The participants drawn from Gbarpolu, Grand Cape Mount, Bong and Grand Bassa Counties were driven into what could be the issues that if not resolved could slip the country back into serious problems. Legal practitioner, Korboi Johnson said the Liberian Constitution states that every Liberian is to own land in Liberia but that is a debate beyond the framers' mind.
He said such debate is what the guarantees are in this law that gives the poor people the will-power to acquire land and proceed amidst abject poverty. Cllr. Johnson said one needs to look closely at the competitive use of the land to begin the debate.
Leading discussion on the topic, “Liberia's Land Reform: an independent perspective on the issues and challenges,” the former Attorney General of Liberia said government needs to begin addressing issues that could lead to meaningful reforms due to the different usage of land in Liberia.

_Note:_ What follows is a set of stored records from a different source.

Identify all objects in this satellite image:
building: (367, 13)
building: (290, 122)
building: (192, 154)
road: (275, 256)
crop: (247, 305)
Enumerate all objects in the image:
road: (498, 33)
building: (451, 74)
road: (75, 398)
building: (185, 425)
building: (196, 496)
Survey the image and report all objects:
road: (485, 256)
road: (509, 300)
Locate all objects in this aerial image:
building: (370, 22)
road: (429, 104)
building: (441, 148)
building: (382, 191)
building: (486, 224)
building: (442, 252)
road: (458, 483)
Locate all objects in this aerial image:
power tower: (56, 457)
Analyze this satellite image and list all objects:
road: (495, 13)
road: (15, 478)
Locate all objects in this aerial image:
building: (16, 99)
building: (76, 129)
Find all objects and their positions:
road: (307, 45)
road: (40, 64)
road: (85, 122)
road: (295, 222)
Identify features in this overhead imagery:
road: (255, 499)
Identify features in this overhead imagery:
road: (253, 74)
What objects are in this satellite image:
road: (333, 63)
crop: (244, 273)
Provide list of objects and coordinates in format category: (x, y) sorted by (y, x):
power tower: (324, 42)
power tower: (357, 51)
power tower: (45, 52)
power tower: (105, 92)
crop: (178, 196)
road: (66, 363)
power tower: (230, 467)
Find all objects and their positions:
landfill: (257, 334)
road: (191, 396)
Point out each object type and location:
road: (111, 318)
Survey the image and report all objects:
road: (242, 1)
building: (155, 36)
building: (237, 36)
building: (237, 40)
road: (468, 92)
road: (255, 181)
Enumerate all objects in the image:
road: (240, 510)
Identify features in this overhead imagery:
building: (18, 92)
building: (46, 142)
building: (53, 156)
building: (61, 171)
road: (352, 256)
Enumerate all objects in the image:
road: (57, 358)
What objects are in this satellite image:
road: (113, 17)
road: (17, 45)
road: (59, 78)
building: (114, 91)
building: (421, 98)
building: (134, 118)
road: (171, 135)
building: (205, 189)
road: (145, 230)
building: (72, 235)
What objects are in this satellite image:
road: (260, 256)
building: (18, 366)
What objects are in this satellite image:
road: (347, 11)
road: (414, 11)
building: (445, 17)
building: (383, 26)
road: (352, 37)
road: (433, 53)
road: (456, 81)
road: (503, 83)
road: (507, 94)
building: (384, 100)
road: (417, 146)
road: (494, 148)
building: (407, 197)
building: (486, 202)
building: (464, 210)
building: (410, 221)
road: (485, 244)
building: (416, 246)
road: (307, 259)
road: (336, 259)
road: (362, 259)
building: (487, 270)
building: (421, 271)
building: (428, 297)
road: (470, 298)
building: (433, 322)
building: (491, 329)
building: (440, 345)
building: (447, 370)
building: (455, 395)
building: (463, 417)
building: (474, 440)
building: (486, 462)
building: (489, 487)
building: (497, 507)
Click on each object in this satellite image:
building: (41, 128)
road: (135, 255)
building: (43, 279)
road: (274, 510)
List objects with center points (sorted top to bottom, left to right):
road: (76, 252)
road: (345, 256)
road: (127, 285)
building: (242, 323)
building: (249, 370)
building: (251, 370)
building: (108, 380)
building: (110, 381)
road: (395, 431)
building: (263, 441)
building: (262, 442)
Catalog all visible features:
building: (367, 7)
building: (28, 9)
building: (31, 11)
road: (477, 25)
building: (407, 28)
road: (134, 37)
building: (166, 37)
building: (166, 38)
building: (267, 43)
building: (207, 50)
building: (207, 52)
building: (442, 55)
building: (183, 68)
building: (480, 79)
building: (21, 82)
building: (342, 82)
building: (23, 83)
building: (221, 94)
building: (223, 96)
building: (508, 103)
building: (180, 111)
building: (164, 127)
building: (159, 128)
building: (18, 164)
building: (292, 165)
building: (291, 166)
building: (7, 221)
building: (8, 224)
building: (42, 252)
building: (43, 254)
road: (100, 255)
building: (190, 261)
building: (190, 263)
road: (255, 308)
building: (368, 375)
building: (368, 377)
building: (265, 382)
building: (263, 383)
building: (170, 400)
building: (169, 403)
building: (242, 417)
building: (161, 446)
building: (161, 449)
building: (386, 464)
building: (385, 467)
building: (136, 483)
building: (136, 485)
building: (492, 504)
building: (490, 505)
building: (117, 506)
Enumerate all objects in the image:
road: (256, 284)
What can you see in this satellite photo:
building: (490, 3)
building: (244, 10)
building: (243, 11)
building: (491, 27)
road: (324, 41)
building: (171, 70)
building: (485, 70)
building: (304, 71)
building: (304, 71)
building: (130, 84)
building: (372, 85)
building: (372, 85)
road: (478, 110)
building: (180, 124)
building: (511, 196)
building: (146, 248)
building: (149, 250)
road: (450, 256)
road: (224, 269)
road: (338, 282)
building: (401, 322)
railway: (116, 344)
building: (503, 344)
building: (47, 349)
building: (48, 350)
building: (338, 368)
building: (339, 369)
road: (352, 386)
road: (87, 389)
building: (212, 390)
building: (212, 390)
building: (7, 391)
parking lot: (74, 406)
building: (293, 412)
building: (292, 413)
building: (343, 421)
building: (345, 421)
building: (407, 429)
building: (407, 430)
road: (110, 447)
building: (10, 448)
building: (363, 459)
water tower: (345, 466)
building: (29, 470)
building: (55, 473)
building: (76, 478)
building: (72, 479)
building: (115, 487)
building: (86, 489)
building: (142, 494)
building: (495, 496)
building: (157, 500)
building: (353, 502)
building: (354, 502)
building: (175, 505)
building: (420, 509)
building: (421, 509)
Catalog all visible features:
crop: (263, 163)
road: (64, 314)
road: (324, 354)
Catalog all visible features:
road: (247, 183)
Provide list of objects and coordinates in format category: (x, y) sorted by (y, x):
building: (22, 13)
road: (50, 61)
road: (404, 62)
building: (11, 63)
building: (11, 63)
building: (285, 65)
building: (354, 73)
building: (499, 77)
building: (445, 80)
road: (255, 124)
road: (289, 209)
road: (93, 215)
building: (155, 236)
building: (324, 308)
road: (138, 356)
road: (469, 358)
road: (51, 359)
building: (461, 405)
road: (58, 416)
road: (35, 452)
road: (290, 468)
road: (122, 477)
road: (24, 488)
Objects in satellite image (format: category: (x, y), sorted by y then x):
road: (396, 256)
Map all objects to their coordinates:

He said the contrast in the Liberian Constitution regarding the ownership of land can be seen in the fact that 75 percent of the population cannot meet up with a daily income for their livelihood therefore land laws need to be reformed.
Some of the areas he considered as major issues that need government's consideration for debate are the aspects of the land law that needs to be reformed; what should be done to those individuals who are illegally holding grants from government; does government have the capacity to address the issue of prolonged tenure; does government have records of all the lands; and can the Act creating the Land Commission be amended to give them some power?
He said it is time that government engage in such debate to find solutions that would ensure peaceful transfer of lands in the country while he outlined the challenges to addressing some of these issues as the lack of finances and government's willingness to development; the will to arm the Land Commission by removing it from being a toothless bull dog or mere policy institution.
Earlier, giving the purpose for the discussion, SDI's Program Officer, James Otto said the forum is held quarterly each year to bring together individuals from rural communities and civil society to ensure that local voices are fashioned into the land reform process that is currently an agenda issue under Vision 2030.
Mr. Otto said the issue of land is everybody's concern because most of the lands are now given out for concessions and important to that discussion is what would happen in terms of Liberians owning land in the next 12 years. The last forum organized by the SDI discussed issues of decentralization.
Meanwhile, co-partners contributing to the process of transformation along with SDI are ActionAid Aid International Liberia, Search for Common Ground and AGENDA.